O uso arbitrário de métodos anticoncepcionais visando a redução da população pobre foi também alvo do inconformismo do movimento feminista no Brasil e na América Latina nos anos 60. Segundo Joana, em vista disso, e por causa da ditadura militar, o movimento feminista não considerou a entrada da pílula como uma conquista. "Ao se falar em contracepção, o lado de dominação de países ricos sobre os pobres, a intervenção no corpo feminino, enfim, a questão do imperialismo receberam maior destaque", afirma.

Mas os primeiros discursos feministas, dizendo que esses contraceptivos hormonais permitiram a liberação das mulheres, foi um dos argumentos usados, por exemplo, pelo feminismo francês que até l967 lutava pela queda da lei de 1920. Esta lei proibia a divulgação de qualquer método contraceptivo (a França tinha uma política natalista, que vinha sendo implementada pelo Estado, desde o final da primeira guerra mundial).

= Tarefas a realizar =
1. Reproduza, por favor, sem alterações o trecho do texto sobre feminismo e contracepção que se inicia nas palavras que contêm "Mas os primeiros" e se encerra em "primeira guerra mundial).".
2. De acordo com o texto sobre feminismo e contracepção, o que a lei francesa de 1920 proibia?

= Dados apresentados =

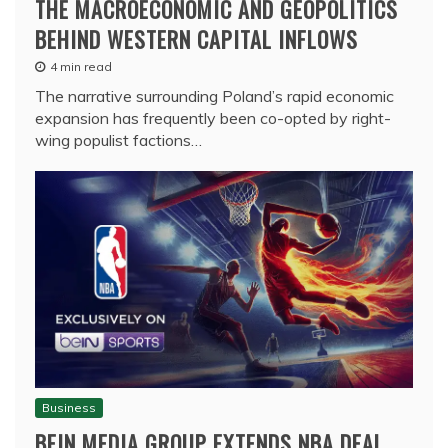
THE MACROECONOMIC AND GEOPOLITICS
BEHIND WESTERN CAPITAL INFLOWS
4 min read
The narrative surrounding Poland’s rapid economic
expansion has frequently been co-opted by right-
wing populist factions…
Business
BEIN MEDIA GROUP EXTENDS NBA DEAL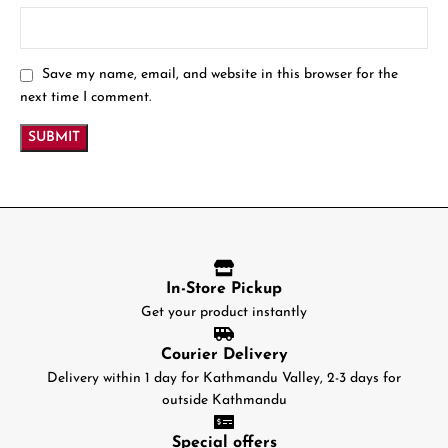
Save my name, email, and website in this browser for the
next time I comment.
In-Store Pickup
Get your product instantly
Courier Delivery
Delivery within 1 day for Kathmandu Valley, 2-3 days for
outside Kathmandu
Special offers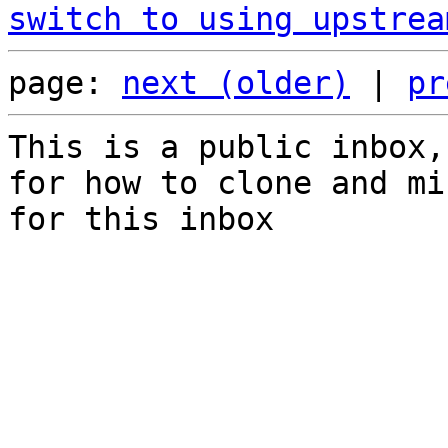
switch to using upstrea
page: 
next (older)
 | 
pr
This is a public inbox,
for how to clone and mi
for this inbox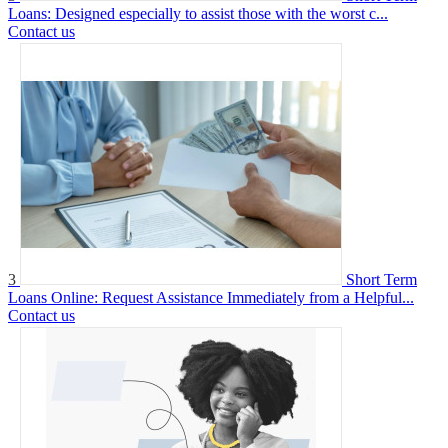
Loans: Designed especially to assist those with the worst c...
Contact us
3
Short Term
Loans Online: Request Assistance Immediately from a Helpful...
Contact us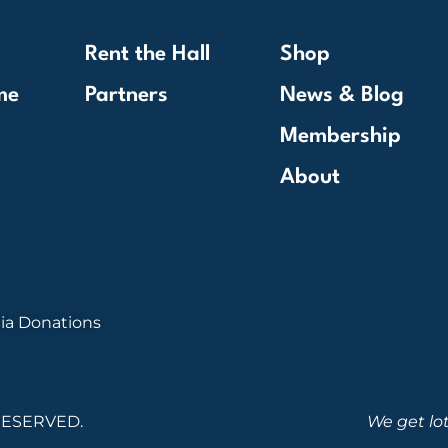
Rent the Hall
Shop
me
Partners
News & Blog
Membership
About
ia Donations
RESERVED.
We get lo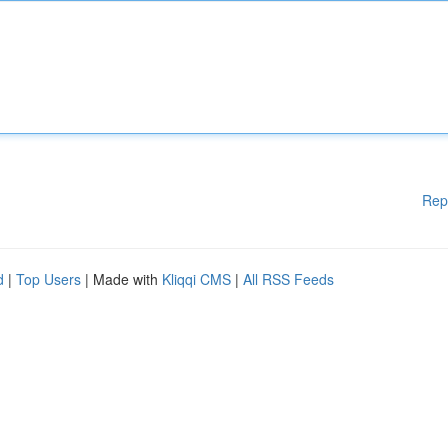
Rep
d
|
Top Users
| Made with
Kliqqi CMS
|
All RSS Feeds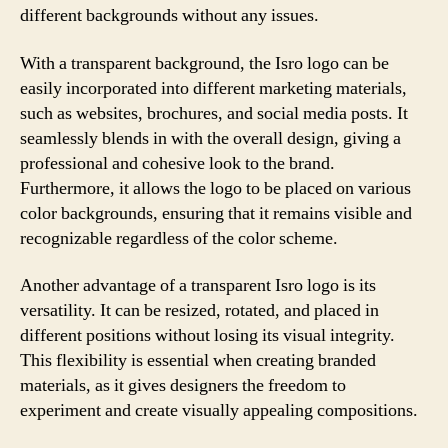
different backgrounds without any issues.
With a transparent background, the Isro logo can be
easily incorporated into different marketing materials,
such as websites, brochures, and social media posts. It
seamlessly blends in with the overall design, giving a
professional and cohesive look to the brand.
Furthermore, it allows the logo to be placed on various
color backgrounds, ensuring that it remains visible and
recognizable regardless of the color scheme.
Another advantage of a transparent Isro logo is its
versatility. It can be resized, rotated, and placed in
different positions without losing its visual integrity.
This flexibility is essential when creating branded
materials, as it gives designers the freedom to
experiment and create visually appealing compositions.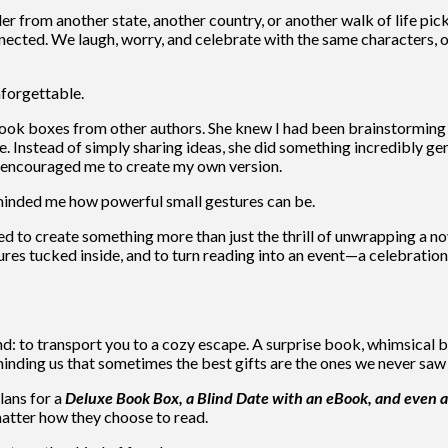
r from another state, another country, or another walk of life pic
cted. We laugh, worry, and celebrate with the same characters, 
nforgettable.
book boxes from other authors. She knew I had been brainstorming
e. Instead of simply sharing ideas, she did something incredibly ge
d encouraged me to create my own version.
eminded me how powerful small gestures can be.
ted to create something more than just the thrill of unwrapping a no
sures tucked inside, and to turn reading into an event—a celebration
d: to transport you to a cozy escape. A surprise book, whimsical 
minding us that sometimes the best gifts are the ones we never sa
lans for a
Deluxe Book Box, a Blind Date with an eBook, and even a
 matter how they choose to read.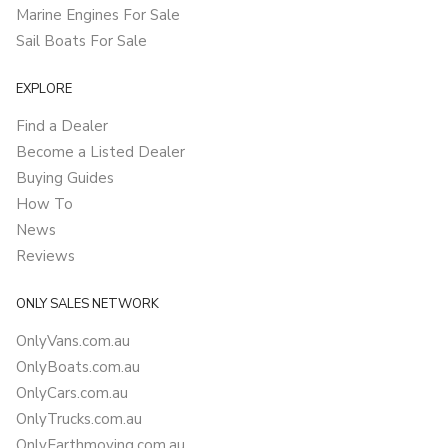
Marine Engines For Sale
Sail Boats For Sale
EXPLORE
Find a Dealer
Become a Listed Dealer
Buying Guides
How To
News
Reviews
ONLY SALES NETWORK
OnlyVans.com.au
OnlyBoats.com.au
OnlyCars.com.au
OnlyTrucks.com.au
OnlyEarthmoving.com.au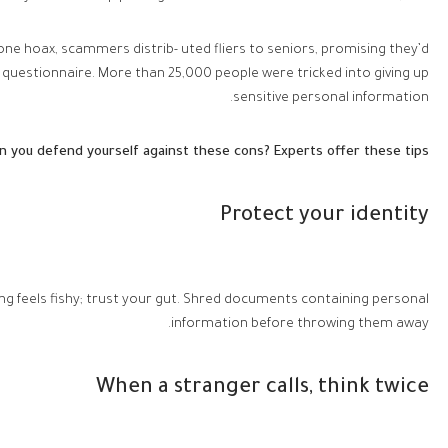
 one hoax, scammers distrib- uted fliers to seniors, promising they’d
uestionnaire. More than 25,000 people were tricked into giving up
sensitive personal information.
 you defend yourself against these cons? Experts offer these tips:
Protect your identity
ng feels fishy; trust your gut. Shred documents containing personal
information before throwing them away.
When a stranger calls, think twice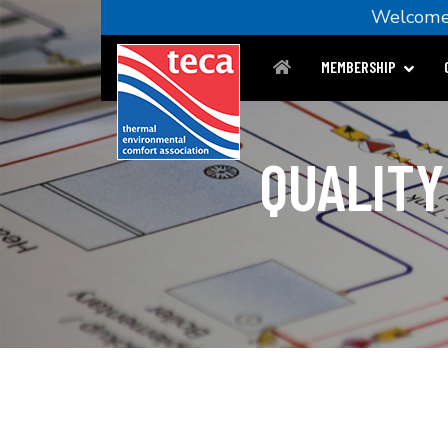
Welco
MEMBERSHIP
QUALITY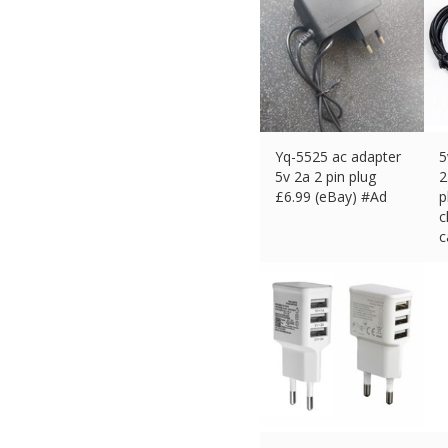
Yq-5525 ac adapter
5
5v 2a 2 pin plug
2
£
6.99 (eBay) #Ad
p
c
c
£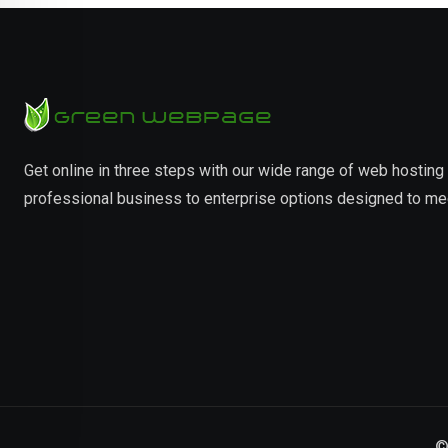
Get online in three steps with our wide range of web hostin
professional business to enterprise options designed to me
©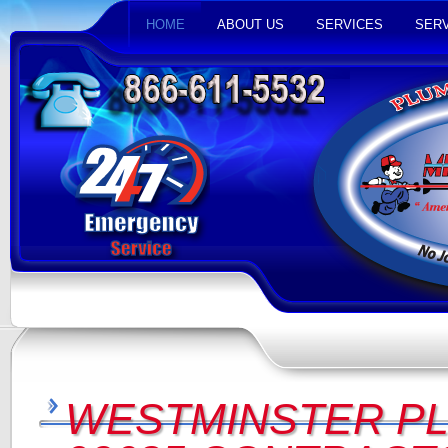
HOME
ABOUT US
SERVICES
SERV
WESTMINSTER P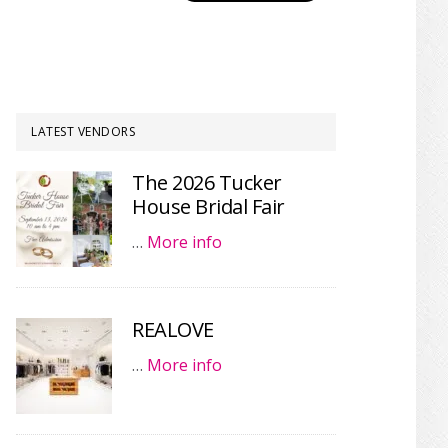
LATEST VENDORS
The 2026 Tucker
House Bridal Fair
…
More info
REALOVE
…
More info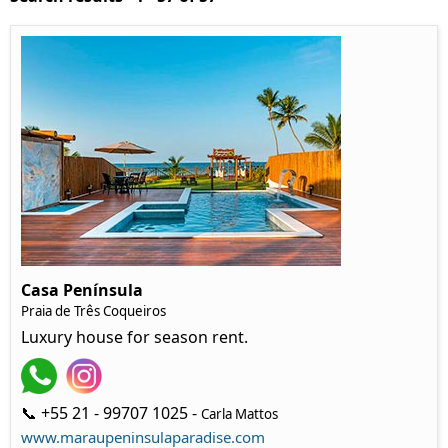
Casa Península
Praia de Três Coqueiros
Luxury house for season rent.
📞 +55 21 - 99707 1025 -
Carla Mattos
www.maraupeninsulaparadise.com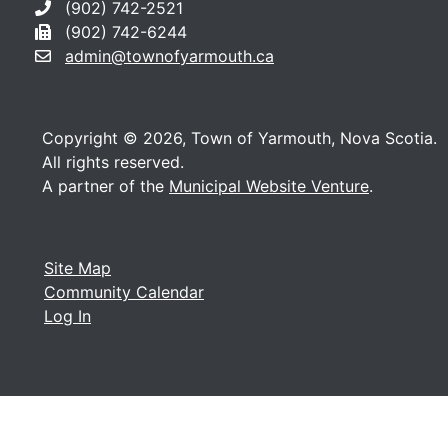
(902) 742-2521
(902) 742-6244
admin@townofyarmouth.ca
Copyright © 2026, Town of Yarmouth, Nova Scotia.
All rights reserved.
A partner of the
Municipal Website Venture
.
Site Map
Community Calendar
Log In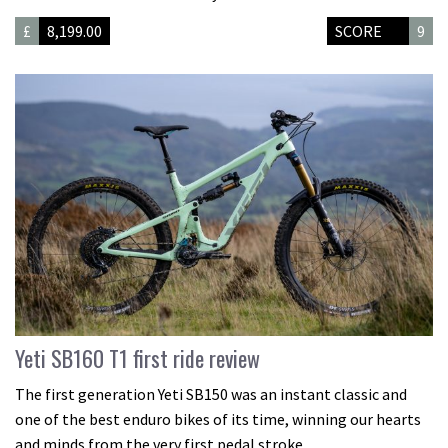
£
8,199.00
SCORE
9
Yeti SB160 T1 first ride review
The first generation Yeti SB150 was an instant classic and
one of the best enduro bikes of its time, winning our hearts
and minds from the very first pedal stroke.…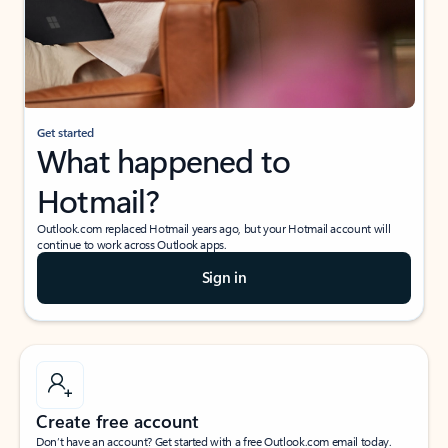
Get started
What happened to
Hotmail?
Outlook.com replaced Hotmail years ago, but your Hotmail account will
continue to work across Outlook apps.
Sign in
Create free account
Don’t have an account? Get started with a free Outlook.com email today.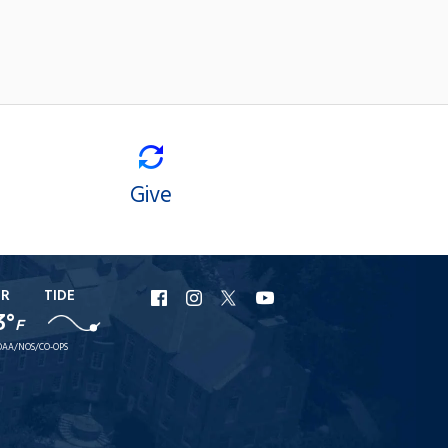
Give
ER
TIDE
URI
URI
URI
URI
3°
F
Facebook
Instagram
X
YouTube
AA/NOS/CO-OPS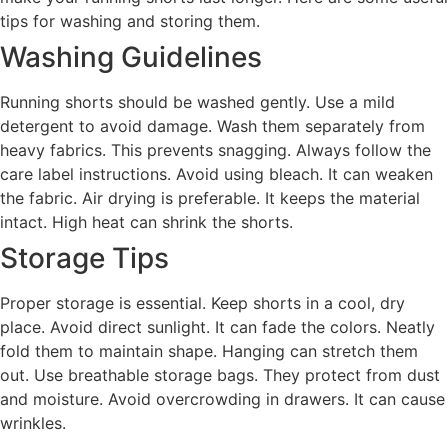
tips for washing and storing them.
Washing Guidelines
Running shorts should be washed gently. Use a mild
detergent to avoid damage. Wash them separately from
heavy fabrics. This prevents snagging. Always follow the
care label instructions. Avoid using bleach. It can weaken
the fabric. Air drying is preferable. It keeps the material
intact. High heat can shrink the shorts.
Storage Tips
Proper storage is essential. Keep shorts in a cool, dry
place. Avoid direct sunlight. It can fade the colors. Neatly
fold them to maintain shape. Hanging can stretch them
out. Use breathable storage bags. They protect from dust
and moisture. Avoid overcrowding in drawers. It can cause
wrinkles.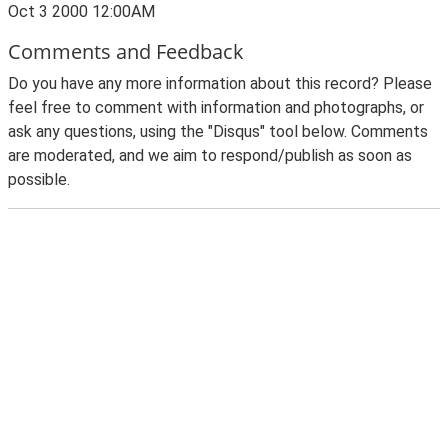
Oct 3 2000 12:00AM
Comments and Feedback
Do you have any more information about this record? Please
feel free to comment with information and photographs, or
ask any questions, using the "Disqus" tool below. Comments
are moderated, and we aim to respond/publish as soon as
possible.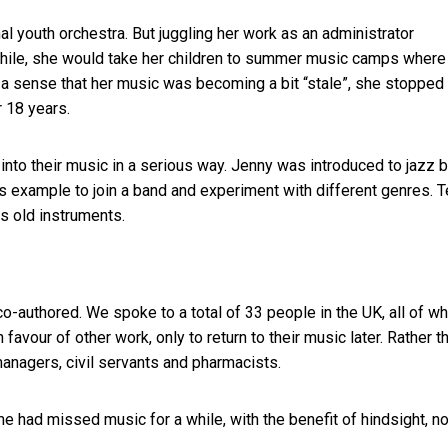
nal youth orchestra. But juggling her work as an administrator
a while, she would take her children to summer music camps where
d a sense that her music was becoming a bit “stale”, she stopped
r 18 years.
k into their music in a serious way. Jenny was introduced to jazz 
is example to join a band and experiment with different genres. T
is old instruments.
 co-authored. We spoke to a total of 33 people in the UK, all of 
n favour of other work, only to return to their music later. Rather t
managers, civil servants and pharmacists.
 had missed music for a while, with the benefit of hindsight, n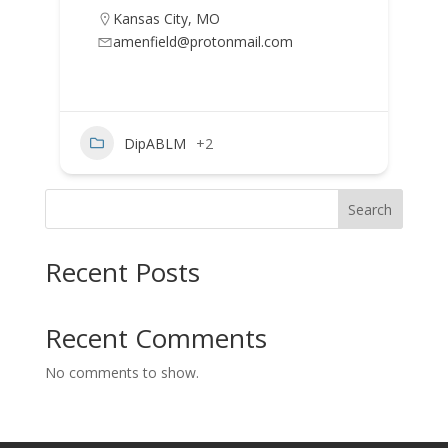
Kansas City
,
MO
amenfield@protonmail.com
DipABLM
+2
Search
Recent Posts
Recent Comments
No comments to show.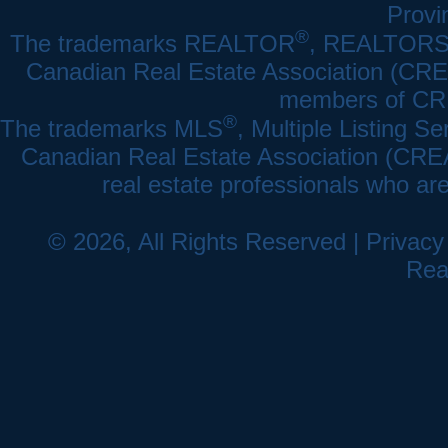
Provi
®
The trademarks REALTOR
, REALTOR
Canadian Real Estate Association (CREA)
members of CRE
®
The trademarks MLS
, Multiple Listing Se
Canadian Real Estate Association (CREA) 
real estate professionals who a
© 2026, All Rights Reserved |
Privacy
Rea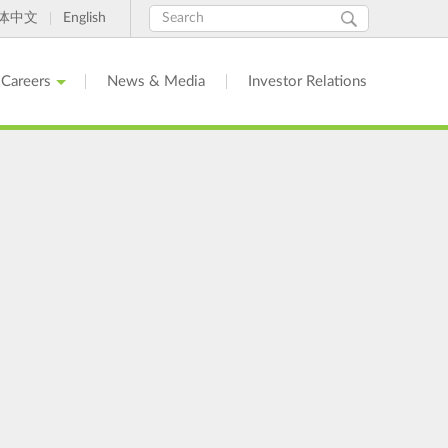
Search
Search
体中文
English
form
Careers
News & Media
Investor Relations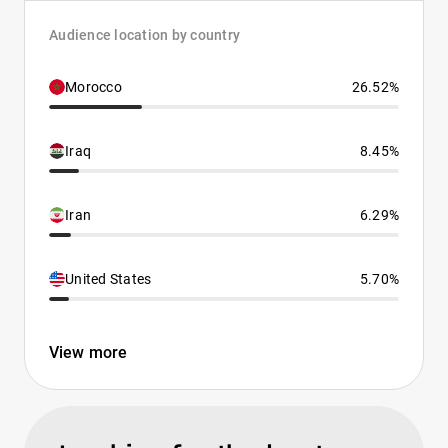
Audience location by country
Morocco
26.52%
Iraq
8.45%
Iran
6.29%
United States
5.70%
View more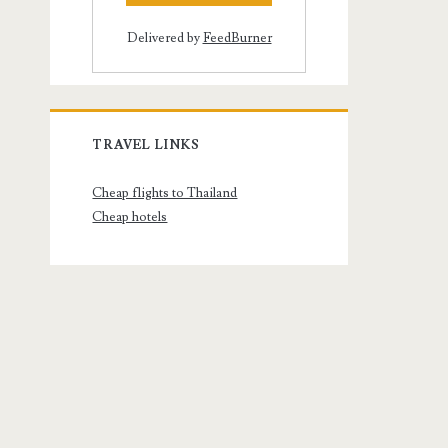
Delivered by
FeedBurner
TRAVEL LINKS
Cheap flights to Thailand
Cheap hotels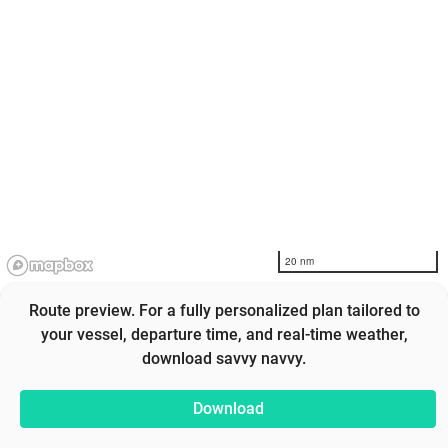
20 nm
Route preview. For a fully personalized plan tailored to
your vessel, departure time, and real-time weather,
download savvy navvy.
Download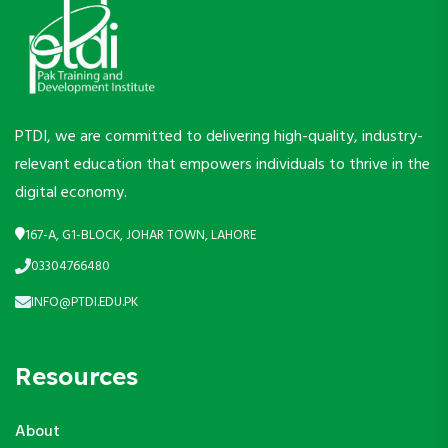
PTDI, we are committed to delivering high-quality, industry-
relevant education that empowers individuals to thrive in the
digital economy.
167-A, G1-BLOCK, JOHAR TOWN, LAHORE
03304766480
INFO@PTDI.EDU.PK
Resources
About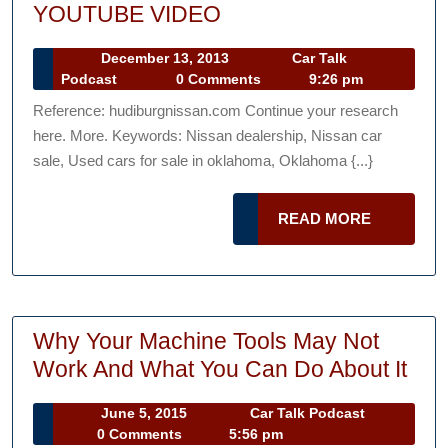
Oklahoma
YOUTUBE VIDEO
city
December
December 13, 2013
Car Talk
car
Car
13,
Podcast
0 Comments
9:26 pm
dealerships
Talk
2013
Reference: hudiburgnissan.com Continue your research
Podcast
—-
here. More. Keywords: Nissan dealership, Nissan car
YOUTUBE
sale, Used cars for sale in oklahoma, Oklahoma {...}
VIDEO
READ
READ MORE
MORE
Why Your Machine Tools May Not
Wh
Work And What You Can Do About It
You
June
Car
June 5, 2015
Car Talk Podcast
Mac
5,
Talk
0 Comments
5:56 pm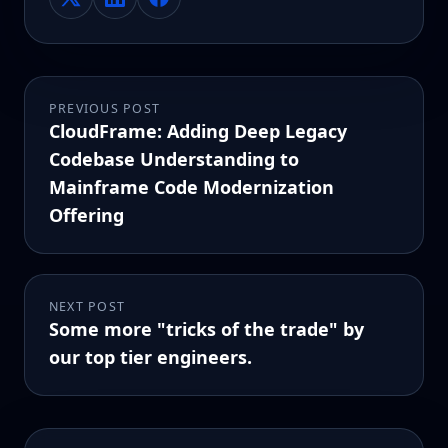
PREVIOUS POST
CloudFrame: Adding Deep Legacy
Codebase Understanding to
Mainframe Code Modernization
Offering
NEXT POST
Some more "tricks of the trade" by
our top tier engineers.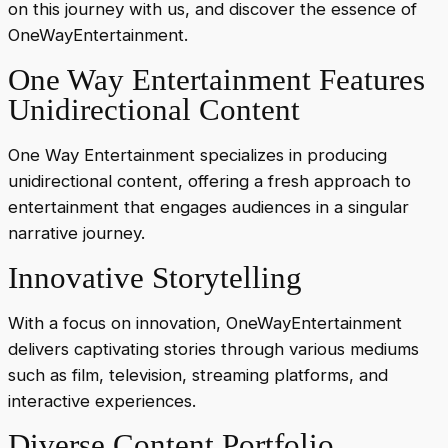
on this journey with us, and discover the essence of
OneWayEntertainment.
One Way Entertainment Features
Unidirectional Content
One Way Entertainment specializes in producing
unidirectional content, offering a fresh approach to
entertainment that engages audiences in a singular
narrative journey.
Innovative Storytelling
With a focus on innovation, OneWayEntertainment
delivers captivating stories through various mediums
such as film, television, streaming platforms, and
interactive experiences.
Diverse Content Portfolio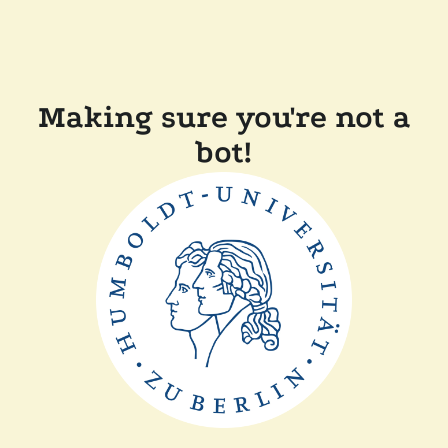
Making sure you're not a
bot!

= Respostas dos exercícios =
1.
Mas os primeiros discursos feministas, dizendo que esses contraceptivos hormonais permitiram a liberação das mulheres, foi um dos argumentos usados, por exemplo, pelo feminismo francês que até l967 lutava pela queda da lei de 1920. Esta lei proibia a divulgação de qualquer método contraceptivo (a França tinha uma política natalista, que vinha sendo implementada pelo Estado, desde o final da primeira guerra mundial).

2. A divulgação de qualquer método contraceptivo.